2000 Belçika Grand Prix'si Formula 1 tarihinin tartışmasız en iyi geçişine sahne oldu. Bir önceki turda Michael Schumacher'in sert savunmasına maruz kalan Hakkinen, bir sonraki turda Schumi önündeki Ricardo Zonta'ya tur bindirirken yaratıcı bir atakla liderliğe yükseldi ve bu sayede yarışı kazandı. Tarihin en başarılı pilotunu en çok zorlayabilen ve saygı gören Hakkinen, yarış sonrası basın toplantısında geçişten alelade bir şeymiş gibi bahsediyordu:

"Evet bu, bu biraz farklı bir şeydi."

Haklısın Mika. Bu gerçekten biraz farklı bir şeydi.

İşin özü biraz da bu. Finler, sisu adını verdikleri bu özü çok iyi taşıyor ve bunu herhangi başka bir şeyle süslemiyorlar. Motosiklet sporlarının erken kayıplarından Jarno Saarinen sürüş pozisyonuyla günümüz motosiklet grand prix yarışçılığının temellerini atarken, Timo Makinen ve diğer ilk Uçan Finler sol ayak freni kullanarak ralli dünyasına yeni bir teknik kazandırırken hep bu özü açığa çıkardılar. Onlar motor sporlarının Forrest Gump'ı gibiler. Biraz çekingen, biraz durgunlar ve birçok tarihi kırılmada rol oynadılar.

5

Kimi Raikkonen, 2018 ABD Grand Prix'sini kazandığında uzun zamandır gördüğümüz en popüler yarış galibi oldu. Kimsenin onun kazanmasına itirazı yoktu. Raikkonen'in zaferine sevinmek için onu tutuyor olmanız şart değildi.

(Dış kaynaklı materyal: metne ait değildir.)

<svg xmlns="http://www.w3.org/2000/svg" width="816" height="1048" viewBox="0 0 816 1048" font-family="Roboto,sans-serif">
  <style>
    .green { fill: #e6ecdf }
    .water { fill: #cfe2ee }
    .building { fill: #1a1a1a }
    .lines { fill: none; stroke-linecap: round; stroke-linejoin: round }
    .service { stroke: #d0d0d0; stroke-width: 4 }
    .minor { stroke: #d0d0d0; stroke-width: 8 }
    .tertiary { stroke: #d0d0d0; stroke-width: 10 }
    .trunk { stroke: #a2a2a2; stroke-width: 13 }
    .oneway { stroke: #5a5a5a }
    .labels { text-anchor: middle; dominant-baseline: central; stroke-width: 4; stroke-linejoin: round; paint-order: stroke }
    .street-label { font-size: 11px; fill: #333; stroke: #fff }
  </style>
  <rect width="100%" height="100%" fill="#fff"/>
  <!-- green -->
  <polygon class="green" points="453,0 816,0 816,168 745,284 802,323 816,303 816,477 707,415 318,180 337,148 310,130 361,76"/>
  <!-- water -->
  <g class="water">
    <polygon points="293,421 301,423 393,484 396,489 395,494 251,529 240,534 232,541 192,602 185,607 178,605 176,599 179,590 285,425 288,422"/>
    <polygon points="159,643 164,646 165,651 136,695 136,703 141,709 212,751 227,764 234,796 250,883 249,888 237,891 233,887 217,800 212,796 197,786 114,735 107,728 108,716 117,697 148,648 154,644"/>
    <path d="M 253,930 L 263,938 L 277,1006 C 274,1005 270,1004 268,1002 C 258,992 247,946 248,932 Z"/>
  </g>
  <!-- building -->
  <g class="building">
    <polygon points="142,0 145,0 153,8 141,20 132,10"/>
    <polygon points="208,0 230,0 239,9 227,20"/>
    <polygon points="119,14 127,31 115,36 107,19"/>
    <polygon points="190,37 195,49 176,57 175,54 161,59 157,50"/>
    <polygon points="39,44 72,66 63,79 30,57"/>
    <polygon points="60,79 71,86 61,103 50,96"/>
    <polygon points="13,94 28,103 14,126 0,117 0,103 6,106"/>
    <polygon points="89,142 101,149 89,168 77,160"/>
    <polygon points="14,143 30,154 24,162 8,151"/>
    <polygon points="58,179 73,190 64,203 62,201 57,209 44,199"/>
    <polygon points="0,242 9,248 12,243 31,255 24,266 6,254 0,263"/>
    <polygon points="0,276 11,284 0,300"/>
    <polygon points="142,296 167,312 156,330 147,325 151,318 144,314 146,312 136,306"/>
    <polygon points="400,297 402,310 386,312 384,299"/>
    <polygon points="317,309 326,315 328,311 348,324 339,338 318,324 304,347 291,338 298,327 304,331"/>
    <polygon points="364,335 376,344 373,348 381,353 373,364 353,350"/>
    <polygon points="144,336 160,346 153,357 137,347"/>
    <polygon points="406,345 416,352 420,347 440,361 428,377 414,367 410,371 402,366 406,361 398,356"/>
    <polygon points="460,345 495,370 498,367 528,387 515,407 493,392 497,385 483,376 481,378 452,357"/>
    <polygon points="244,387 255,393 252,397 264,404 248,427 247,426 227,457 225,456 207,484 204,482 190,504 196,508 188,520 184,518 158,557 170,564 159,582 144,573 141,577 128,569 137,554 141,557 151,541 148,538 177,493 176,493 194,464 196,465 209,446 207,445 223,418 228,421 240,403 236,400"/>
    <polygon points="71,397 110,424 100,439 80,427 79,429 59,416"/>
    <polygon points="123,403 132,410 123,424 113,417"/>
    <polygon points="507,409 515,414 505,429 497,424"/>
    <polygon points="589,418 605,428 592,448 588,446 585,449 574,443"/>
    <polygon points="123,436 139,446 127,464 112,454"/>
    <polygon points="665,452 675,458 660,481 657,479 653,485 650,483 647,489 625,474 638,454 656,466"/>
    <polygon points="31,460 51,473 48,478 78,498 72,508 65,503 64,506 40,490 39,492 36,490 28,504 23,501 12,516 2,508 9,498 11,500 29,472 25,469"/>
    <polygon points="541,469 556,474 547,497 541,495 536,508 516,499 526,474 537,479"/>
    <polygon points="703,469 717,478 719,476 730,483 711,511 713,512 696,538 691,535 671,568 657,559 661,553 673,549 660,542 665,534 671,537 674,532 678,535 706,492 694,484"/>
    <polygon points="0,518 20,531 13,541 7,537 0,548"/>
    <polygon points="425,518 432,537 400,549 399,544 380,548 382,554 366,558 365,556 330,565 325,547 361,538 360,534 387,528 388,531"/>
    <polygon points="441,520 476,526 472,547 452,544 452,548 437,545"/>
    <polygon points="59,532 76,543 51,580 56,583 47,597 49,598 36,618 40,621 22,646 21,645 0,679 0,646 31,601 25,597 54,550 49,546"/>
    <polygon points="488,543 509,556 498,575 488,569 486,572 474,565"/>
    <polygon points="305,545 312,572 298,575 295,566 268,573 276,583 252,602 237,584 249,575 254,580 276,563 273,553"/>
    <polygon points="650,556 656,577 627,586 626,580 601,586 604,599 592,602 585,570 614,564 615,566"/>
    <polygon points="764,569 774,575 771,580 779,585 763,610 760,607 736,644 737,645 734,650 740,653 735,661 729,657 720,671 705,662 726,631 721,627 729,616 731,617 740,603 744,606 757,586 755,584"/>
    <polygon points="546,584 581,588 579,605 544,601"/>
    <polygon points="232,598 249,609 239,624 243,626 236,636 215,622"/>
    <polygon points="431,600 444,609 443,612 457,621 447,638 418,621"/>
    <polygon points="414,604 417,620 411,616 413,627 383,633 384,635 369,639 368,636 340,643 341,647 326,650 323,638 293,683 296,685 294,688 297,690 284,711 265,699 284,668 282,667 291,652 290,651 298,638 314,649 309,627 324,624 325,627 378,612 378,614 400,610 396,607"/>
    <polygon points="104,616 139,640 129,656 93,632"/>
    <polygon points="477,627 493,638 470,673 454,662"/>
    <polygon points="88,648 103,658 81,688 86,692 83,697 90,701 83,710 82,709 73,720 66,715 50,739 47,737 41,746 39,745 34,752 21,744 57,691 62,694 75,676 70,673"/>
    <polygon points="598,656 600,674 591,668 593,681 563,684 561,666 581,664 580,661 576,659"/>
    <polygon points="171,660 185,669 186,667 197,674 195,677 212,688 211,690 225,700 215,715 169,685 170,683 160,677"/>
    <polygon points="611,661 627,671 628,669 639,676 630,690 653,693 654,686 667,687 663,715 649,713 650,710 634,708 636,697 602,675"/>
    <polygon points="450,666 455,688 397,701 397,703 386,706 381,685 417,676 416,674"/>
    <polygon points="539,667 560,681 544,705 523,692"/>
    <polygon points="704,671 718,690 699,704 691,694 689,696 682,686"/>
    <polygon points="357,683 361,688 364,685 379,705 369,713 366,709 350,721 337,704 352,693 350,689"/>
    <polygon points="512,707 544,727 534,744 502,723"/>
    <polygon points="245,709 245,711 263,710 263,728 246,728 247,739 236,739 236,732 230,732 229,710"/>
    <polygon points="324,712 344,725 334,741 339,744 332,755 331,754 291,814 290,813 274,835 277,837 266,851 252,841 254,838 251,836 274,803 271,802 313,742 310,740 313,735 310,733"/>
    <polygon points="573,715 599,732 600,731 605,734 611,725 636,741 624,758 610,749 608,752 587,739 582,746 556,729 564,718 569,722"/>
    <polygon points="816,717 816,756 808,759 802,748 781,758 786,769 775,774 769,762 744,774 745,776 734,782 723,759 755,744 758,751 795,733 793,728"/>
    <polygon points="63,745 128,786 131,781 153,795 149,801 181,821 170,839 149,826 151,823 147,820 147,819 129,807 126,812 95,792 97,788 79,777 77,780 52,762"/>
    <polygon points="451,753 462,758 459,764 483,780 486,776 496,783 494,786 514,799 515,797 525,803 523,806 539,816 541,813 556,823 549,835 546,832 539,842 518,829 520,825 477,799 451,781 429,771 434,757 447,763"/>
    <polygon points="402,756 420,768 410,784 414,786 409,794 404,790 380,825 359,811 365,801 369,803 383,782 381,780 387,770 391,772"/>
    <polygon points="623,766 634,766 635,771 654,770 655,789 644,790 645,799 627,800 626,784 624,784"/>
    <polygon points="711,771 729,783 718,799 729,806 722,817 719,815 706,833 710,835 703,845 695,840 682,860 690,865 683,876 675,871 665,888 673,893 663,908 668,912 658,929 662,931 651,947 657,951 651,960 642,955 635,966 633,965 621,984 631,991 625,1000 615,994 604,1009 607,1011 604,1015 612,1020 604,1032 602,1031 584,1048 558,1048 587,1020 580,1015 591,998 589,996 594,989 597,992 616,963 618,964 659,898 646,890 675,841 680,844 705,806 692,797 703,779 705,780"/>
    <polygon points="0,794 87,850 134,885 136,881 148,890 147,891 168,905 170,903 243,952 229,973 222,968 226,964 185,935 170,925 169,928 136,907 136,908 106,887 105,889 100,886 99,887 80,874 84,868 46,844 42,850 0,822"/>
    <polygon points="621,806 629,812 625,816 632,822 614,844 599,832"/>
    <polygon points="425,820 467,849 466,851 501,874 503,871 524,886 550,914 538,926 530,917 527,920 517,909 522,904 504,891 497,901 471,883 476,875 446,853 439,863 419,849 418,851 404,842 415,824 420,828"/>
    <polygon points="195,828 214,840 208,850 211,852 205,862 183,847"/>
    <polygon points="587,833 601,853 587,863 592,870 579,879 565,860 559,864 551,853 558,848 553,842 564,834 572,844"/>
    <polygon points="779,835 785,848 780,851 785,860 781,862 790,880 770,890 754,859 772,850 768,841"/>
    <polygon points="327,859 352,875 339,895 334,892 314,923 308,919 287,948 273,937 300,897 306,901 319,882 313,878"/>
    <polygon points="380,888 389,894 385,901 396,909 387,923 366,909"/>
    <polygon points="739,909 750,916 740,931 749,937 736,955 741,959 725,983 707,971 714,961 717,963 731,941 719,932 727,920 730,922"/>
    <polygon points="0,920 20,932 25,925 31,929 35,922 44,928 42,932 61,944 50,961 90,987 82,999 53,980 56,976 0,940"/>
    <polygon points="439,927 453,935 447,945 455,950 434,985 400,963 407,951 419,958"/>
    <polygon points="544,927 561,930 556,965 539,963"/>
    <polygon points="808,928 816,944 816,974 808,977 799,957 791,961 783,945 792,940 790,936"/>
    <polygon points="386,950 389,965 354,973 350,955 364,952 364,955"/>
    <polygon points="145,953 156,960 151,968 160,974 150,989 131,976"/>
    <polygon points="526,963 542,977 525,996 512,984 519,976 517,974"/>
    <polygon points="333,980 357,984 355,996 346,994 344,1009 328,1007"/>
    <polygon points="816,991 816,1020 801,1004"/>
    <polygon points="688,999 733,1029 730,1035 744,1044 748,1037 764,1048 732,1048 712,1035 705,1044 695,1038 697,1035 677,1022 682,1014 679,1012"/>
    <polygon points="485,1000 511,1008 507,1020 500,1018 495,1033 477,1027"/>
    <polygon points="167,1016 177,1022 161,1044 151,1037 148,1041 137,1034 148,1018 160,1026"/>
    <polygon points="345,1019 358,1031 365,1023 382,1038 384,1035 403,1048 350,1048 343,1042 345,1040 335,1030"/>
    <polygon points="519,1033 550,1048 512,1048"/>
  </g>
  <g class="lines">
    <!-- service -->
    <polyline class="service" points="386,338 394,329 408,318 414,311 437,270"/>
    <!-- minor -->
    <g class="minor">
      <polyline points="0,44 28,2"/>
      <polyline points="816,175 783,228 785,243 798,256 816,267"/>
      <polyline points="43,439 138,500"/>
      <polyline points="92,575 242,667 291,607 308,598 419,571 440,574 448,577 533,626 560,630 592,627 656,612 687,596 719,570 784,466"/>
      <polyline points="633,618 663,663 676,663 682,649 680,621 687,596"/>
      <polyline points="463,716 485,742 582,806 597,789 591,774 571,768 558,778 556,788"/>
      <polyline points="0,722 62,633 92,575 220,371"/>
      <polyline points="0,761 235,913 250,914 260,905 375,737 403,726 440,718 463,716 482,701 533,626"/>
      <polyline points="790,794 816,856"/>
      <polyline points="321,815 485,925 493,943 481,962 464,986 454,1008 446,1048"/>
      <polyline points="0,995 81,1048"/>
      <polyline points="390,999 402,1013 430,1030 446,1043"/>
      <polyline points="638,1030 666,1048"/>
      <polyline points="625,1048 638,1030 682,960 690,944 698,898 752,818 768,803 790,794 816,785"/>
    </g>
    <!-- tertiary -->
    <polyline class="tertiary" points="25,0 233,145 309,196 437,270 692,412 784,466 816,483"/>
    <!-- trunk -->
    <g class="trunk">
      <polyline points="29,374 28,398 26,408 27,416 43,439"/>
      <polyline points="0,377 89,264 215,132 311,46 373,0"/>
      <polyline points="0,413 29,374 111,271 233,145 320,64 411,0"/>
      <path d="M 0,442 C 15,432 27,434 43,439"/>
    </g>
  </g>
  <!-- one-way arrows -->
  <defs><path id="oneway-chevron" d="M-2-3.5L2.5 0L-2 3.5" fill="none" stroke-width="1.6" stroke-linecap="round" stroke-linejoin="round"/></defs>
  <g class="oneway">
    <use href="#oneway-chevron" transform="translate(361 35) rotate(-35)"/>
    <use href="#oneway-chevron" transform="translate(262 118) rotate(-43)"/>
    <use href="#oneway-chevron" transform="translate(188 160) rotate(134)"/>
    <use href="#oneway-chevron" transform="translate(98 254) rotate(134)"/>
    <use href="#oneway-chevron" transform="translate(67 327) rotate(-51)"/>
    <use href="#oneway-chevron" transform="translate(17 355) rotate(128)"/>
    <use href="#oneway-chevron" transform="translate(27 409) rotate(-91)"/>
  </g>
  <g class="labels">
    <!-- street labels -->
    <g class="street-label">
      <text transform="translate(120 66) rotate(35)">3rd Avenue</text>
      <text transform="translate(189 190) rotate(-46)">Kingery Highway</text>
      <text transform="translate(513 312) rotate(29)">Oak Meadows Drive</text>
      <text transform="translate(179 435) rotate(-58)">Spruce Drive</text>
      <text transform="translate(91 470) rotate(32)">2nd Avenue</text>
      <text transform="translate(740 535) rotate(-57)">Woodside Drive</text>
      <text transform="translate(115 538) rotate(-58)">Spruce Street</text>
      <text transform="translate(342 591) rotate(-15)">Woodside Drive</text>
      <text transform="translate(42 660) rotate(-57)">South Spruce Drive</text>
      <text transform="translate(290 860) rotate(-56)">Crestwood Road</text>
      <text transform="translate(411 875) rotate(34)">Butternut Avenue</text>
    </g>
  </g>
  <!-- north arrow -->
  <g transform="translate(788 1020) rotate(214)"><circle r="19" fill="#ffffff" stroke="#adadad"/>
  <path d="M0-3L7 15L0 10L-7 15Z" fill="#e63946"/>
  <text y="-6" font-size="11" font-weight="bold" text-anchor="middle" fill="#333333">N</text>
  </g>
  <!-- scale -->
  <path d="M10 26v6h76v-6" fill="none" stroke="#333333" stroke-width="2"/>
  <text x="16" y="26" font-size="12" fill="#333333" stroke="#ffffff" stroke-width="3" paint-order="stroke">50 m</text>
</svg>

"Kimi, bugün dünyanın dört bir köşesinde birçok F1 taraftarını mutlu ettin, belki senin kadar mutlu olmasalar da…"

"Kim bilir, belki onlar daha mutludur."

Kimi, daha sonra beş yılın ardından gelen ilk zaferinin, yarışı ikinci bitirmekten daha çok mutluluk verdiğini söyledi. Net bir cümle. Sonra podyuma çıktı, artık sık duymasak da herkesin eşlik ettiği Finlandiya Milli Marşı'nı Austin'den dünyaya dinletti. Herkes için muhteşem, Kimi içinse aleladeden biraz daha iyi bir gündü. Aşırı tepkilerin, reaksiyon videolarının, kısa fitilli başkanların ve tepki almak üzerine kurulu yeni dünyanın odağında o gün tüm bunları umursamayan bir adam vardı.

Tıpkı Kimi Raikkonen'i efsaneleştiren özellikleri gibi Finlandiyalılara uzaktan baktığımızda da tepkisiz, duygusuz ve bazen biraz da mutsuz görüyoruz onları. Duygularını insanların gözüne sokmadıkları için sessizliklerini genelde mutsuzlukla bağdaştırıyoruz.

Kim bilir, belki onlar daha mutludur.